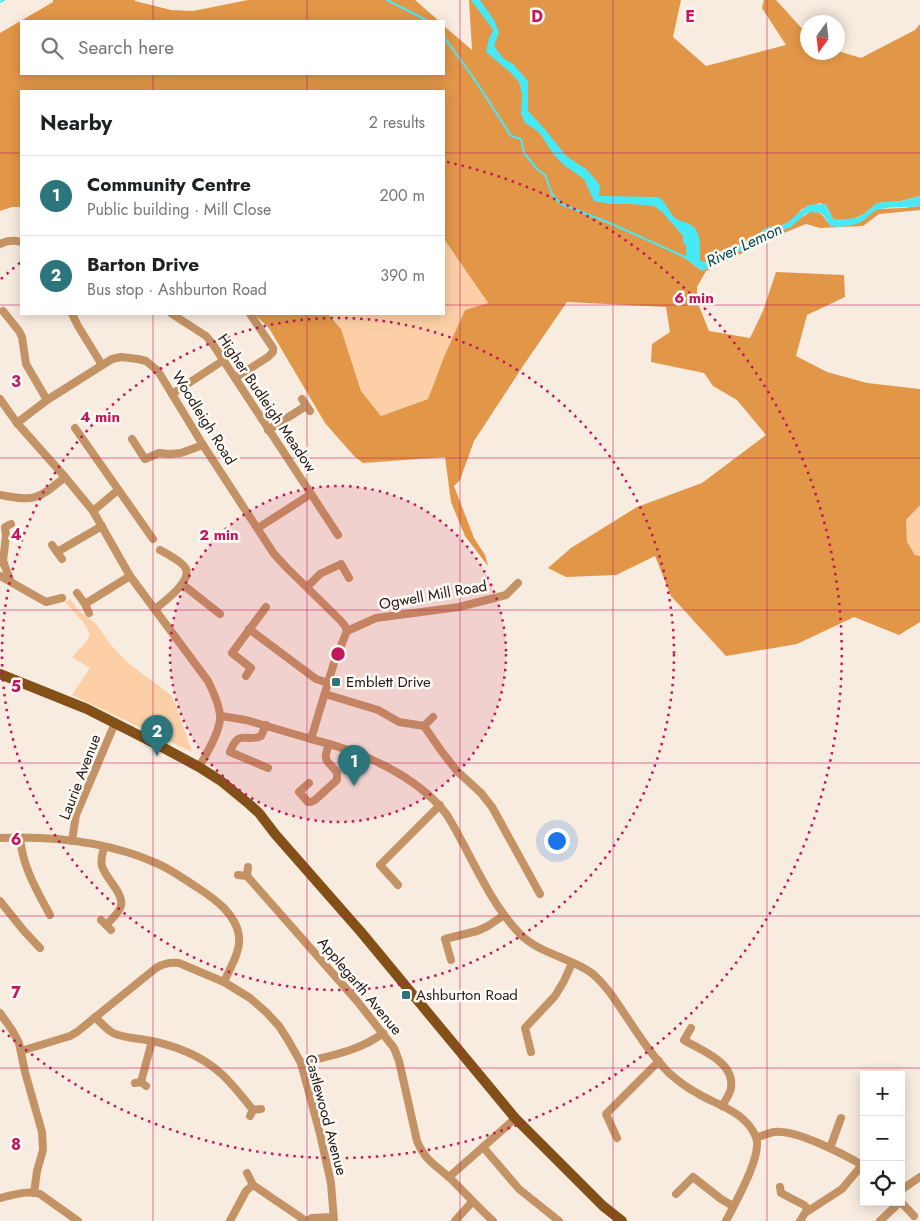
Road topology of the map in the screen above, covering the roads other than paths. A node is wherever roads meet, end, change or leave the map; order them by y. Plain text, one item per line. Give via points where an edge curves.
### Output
1 (20, 242) edge
2 (0, 244) edge
3 (3, 311) dead end
4 (72, 315) edge
5 (174, 315) edge
6 (251, 315) edge
7 (224, 360) junction
8 (102, 365) junction
9 (235, 378) junction
10 (172, 394) junction
11 (0, 399) edge
12 (47, 400) junction
13 (306, 405) dead end
14 (16, 424) junction
15 (75, 428) dead end
16 (268, 430) junction
17 (132, 439) dead end
18 (203, 446) junction
19 (65, 477) junction
20 (118, 490) junction
21 (310, 494) junction
22 (0, 495) edge
23 (92, 510) junction
24 (327, 519) junction
25 (10, 524) dead end
26 (320, 524) dead end
27 (102, 526) junction
28 (258, 528) junction
29 (338, 536) dead end
30 (152, 539) dead end
31 (158, 549) dead end
32 (62, 559) dead end
33 (1, 562) edge
34 (0, 576) edge
35 (130, 576) junction
36 (349, 578) dead end
37 (10, 580) junction
38 (518, 583) dead end
39 (182, 584) junction
40 (307, 587) junction
41 (77, 593) dead end
42 (62, 598) dead end
43 (85, 604) junction
44 (266, 607) dead end
45 (155, 610) junction
46 (89, 613) dead end
47 (220, 614) dead end
48 (249, 629) junction
49 (347, 631) junction
50 (0, 674) edge
51 (246, 676) dead end
52 (328, 683) junction
53 (325, 694) junction
54 (221, 716) junction
55 (433, 716) dead end
56 (115, 723) junction
57 (266, 725) junction
58 (424, 726) junction
59 (311, 739) junction
60 (329, 744) junction
61 (199, 767) junction
62 (268, 768) dead end
63 (309, 783) dead end
64 (440, 804) junction
65 (0, 838) edge
66 (20, 838) junction
67 (72, 841) junction
68 (104, 846) junction
69 (248, 867) dead end
70 (398, 885) dead end
71 (540, 894) dead end
72 (0, 901) edge
73 (50, 915) dead end
74 (504, 915) junction
75 (106, 925) dead end
76 (40, 948) dead end
77 (450, 960) dead end
78 (572, 963) junction
79 (224, 982) junction
80 (0, 1013) edge
81 (95, 1017) junction
82 (691, 1028) dead end
83 (383, 1033) junction
84 (152, 1041) junction
85 (21, 1050) junction
86 (531, 1052) dead end
87 (658, 1060) junction
88 (301, 1063) junction
89 (141, 1084) dead end
90 (722, 1106) junction
91 (254, 1111) dead end
92 (515, 1118) junction
93 (841, 1118) dead end
94 (617, 1138) dead end
95 (756, 1138) junction
96 (483, 1147) junction
97 (830, 1148) junction
98 (860, 1164) edge
99 (860, 1169) edge
100 (247, 1173) dead end
101 (449, 1177) junction
102 (920, 1177) edge
103 (253, 1185) junction
104 (780, 1187) dead end
105 (905, 1187) edge
106 (34, 1192) junction
107 (676, 1194) dead end
108 (0, 1198) edge
109 (472, 1202) junction
110 (733, 1206) junction
111 (897, 1206) edge
112 (905, 1206) edge
113 (809, 1210) junction
114 (914, 1216) dead end
115 (334, 1219) edge
116 (78, 1221) edge
117 (230, 1221) edge
118 (307, 1221) edge
119 (456, 1221) edge
120 (493, 1221) edge
121 (560, 1221) edge
122 (622, 1221) edge
123 (726, 1221) edge
124 (800, 1221) edge
125 (880, 1221) edge

1 - 2 street via 12,240
3 - 12 street via 22,337 26,364
4 - 8 street
5 - 7 street, Higher Budleigh Meadow via 206,336
6 - 9 street via 273,352
7 - 9 street, Higher Budleigh Meadow
7 - 10 street
8 - 10 street, Woodleigh Road via 121,357 146,361 158,371
8 - 12 street, Woodleigh Road
9 - 16 street, Higher Budleigh Meadow
10 - 18 street, Woodleigh Road
11 - 14 street
12 - 14 street, Woodleigh Road
13 - 16 street
14 - 19 street
15 - 20 street
16 - 21 street, Higher Budleigh Meadow
17 - 18 street via 145,459 159,453 181,453
18 - 28 street, Woodleigh Road
19 - 22 street via 32,498
19 - 23 street
20 - 23 street
20 - 30 street
21 - 24 street, Higher Budleigh Meadow
21 - 28 street
23 - 27 street
24 - 26 street
24 - 29 street, Higher Budleigh Meadow
25 - 33 street via 4,527 6,536
27 - 32 street via 54,548
27 - 35 street
28 - 40 street, Woodleigh Road via 274,554
31 - 39 street via 185,567 187,571
33 - 37 street
34 - 37 street
35 - 43 street
35 - 45 street
36 - 40 street via 341,560
37 - 42 street via 46,602
38 - 49 street, Ogwell Mill Road via 506,595 459,607 376,618
39 - 45 street
39 - 47 street
40 - 49 street, Woodleigh Road
41 - 43 street
43 - 46 street
44 - 48 street
45 - 54 street via 208,681
48 - 51 street via 232,653 251,668
48 - 52 street via 316,679
49 - 52 street
50 - 56 main road
52 - 53 street
53 - 58 street via 378,710 399,722
53 - 59 street
54 - 57 street
54 - 61 street via 213,742
55 - 58 street
56 - 61 main road
56 - 67 street, Laurie Avenue via 76,815
57 - 59 street
57 - 62 street via 260,736 235,741 230,752
58 - 71 street via 452,765 492,807
59 - 60 street
60 - 63 street via 325,758 337,773 337,780 311,802 299,792
60 - 64 street via 393,770
61 - 92 main road via 259,813
64 - 70 street via 380,865
64 - 74 street
65 - 66 street
66 - 67 street
66 - 73 street via 30,877
67 - 68 street
68 - 75 street via 102,866 121,901 121,907
68 - 79 street via 168,868 208,894 227,911 240,937
69 - 83 street, Applegarth Avenue via 243,876
72 - 76 street
74 - 77 street via 477,931 445,939
74 - 78 street via 536,947
78 - 86 street via 555,996 526,1028
78 - 87 street via 591,973 605,986
79 - 81 street, Castlewood Avenue via 179,963 163,964
79 - 88 street, Castlewood Avenue via 266,1012 279,1026
80 - 85 street
81 - 84 street via 120,1036
81 - 85 street, Castlewood Avenue via 70,1036
82 - 90 street via 684,1040 715,1058 729,1072 731,1090
83 - 88 street via 356,1048
83 - 101 street, Applegarth Avenue via 399,1062 421,1150
84 - 89 street
84 - 91 street via 204,1060 218,1070
85 - 106 street via 42,1132 43,1150
87 - 90 street via 669,1073
87 - 94 street via 606,1114
88 - 115 street, Castlewood Avenue via 331,1183
90 - 95 street via 744,1118
92 - 96 street
92 - 122 main road
93 - 97 street
95 - 97 street via 776,1131 784,1132
95 - 110 street via 754,1163
96 - 101 street
96 - 121 street via 519,1189
97 - 98 street
99 - 113 street via 842,1189
100 - 103 street
101 - 109 street, Applegarth Avenue
102 - 105 street
103 - 117 street via 246,1191
103 - 118 street
104 - 113 street via 781,1193
106 - 108 street
106 - 116 street
107 - 110 street via 693,1177
109 - 119 street
109 - 120 street, Applegarth Avenue
110 - 123 street
111 - 125 street
112 - 114 street
113 - 124 street
115 - 118 street via 312,1218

-=-=-=-=-

> **Exercise requirements**:
Quote every record above exactly, omitting any pictures they contain.

> **Result of this exercise**:
Road topology of the map in the screen above, covering the roads other than paths. A node is wherever roads meet, end, change or leave the map; order them by y. Plain text, one item per line. Give via points where an edge curves.
### Output
1 (20, 242) edge
2 (0, 244) edge
3 (3, 311) dead end
4 (72, 315) edge
5 (174, 315) edge
6 (251, 315) edge
7 (224, 360) junction
8 (102, 365) junction
9 (235, 378) junction
10 (172, 394) junction
11 (0, 399) edge
12 (47, 400) junction
13 (306, 405) dead end
14 (16, 424) junction
15 (75, 428) dead end
16 (268, 430) junction
17 (132, 439) dead end
18 (203, 446) junction
19 (65, 477) junction
20 (118, 490) junction
21 (310, 494) junction
22 (0, 495) edge
23 (92, 510) junction
24 (327, 519) junction
25 (10, 524) dead end
26 (320, 524) dead end
27 (102, 526) junction
28 (258, 528) junction
29 (338, 536) dead end
30 (152, 539) dead end
31 (158, 549) dead end
32 (62, 559) dead end
33 (1, 562) edge
34 (0, 576) edge
35 (130, 576) junction
36 (349, 578) dead end
37 (10, 580) junction
38 (518, 583) dead end
39 (182, 584) junction
40 (307, 587) junction
41 (77, 593) dead end
42 (62, 598) dead end
43 (85, 604) junction
44 (266, 607) dead end
45 (155, 610) junction
46 (89, 613) dead end
47 (220, 614) dead end
48 (249, 629) junction
49 (347, 631) junction
50 (0, 674) edge
51 (246, 676) dead end
52 (328, 683) junction
53 (325, 694) junction
54 (221, 716) junction
55 (433, 716) dead end
56 (115, 723) junction
57 (266, 725) junction
58 (424, 726) junction
59 (311, 739) junction
60 (329, 744) junction
61 (199, 767) junction
62 (268, 768) dead end
63 (309, 783) dead end
64 (440, 804) junction
65 (0, 838) edge
66 (20, 838) junction
67 (72, 841) junction
68 (104, 846) junction
69 (248, 867) dead end
70 (398, 885) dead end
71 (540, 894) dead end
72 (0, 901) edge
73 (50, 915) dead end
74 (504, 915) junction
75 (106, 925) dead end
76 (40, 948) dead end
77 (450, 960) dead end
78 (572, 963) junction
79 (224, 982) junction
80 (0, 1013) edge
81 (95, 1017) junction
82 (691, 1028) dead end
83 (383, 1033) junction
84 (152, 1041) junction
85 (21, 1050) junction
86 (531, 1052) dead end
87 (658, 1060) junction
88 (301, 1063) junction
89 (141, 1084) dead end
90 (722, 1106) junction
91 (254, 1111) dead end
92 (515, 1118) junction
93 (841, 1118) dead end
94 (617, 1138) dead end
95 (756, 1138) junction
96 (483, 1147) junction
97 (830, 1148) junction
98 (860, 1164) edge
99 (860, 1169) edge
100 (247, 1173) dead end
101 (449, 1177) junction
102 (920, 1177) edge
103 (253, 1185) junction
104 (780, 1187) dead end
105 (905, 1187) edge
106 (34, 1192) junction
107 (676, 1194) dead end
108 (0, 1198) edge
109 (472, 1202) junction
110 (733, 1206) junction
111 (897, 1206) edge
112 (905, 1206) edge
113 (809, 1210) junction
114 (914, 1216) dead end
115 (334, 1219) edge
116 (78, 1221) edge
117 (230, 1221) edge
118 (307, 1221) edge
119 (456, 1221) edge
120 (493, 1221) edge
121 (560, 1221) edge
122 (622, 1221) edge
123 (726, 1221) edge
124 (800, 1221) edge
125 (880, 1221) edge

1 - 2 street via 12,240
3 - 12 street via 22,337 26,364
4 - 8 street
5 - 7 street, Higher Budleigh Meadow via 206,336
6 - 9 street via 273,352
7 - 9 street, Higher Budleigh Meadow
7 - 10 street
8 - 10 street, Woodleigh Road via 121,357 146,361 158,371
8 - 12 street, Woodleigh Road
9 - 16 street, Higher Budleigh Meadow
10 - 18 street, Woodleigh Road
11 - 14 street
12 - 14 street, Woodleigh Road
13 - 16 street
14 - 19 street
15 - 20 street
16 - 21 street, Higher Budleigh Meadow
17 - 18 street via 145,459 159,453 181,453
18 - 28 street, Woodleigh Road
19 - 22 street via 32,498
19 - 23 street
20 - 23 street
20 - 30 street
21 - 24 street, Higher Budleigh Meadow
21 - 28 street
23 - 27 street
24 - 26 street
24 - 29 street, Higher Budleigh Meadow
25 - 33 street via 4,527 6,536
27 - 32 street via 54,548
27 - 35 street
28 - 40 street, Woodleigh Road via 274,554
31 - 39 street via 185,567 187,571
33 - 37 street
34 - 37 street
35 - 43 street
35 - 45 street
36 - 40 street via 341,560
37 - 42 street via 46,602
38 - 49 street, Ogwell Mill Road via 506,595 459,607 376,618
39 - 45 street
39 - 47 street
40 - 49 street, Woodleigh Road
41 - 43 street
43 - 46 street
44 - 48 street
45 - 54 street via 208,681
48 - 51 street via 232,653 251,668
48 - 52 street via 316,679
49 - 52 street
50 - 56 main road
52 - 53 street
53 - 58 street via 378,710 399,722
53 - 59 street
54 - 57 street
54 - 61 street via 213,742
55 - 58 street
56 - 61 main road
56 - 67 street, Laurie Avenue via 76,815
57 - 59 street
57 - 62 street via 260,736 235,741 230,752
58 - 71 street via 452,765 492,807
59 - 60 street
60 - 63 street via 325,758 337,773 337,780 311,802 299,792
60 - 64 street via 393,770
61 - 92 main road via 259,813
64 - 70 street via 380,865
64 - 74 street
65 - 66 street
66 - 67 street
66 - 73 street via 30,877
67 - 68 street
68 - 75 street via 102,866 121,901 121,907
68 - 79 street via 168,868 208,894 227,911 240,937
69 - 83 street, Applegarth Avenue via 243,876
72 - 76 street
74 - 77 street via 477,931 445,939
74 - 78 street via 536,947
78 - 86 street via 555,996 526,1028
78 - 87 street via 591,973 605,986
79 - 81 street, Castlewood Avenue via 179,963 163,964
79 - 88 street, Castlewood Avenue via 266,1012 279,1026
80 - 85 street
81 - 84 street via 120,1036
81 - 85 street, Castlewood Avenue via 70,1036
82 - 90 street via 684,1040 715,1058 729,1072 731,1090
83 - 88 street via 356,1048
83 - 101 street, Applegarth Avenue via 399,1062 421,1150
84 - 89 street
84 - 91 street via 204,1060 218,1070
85 - 106 street via 42,1132 43,1150
87 - 90 street via 669,1073
87 - 94 street via 606,1114
88 - 115 street, Castlewood Avenue via 331,1183
90 - 95 street via 744,1118
92 - 96 street
92 - 122 main road
93 - 97 street
95 - 97 street via 776,1131 784,1132
95 - 110 street via 754,1163
96 - 101 street
96 - 121 street via 519,1189
97 - 98 street
99 - 113 street via 842,1189
100 - 103 street
101 - 109 street, Applegarth Avenue
102 - 105 street
103 - 117 street via 246,1191
103 - 118 street
104 - 113 street via 781,1193
106 - 108 street
106 - 116 street
107 - 110 street via 693,1177
109 - 119 street
109 - 120 street, Applegarth Avenue
110 - 123 street
111 - 125 street
112 - 114 street
113 - 124 street
115 - 118 street via 312,1218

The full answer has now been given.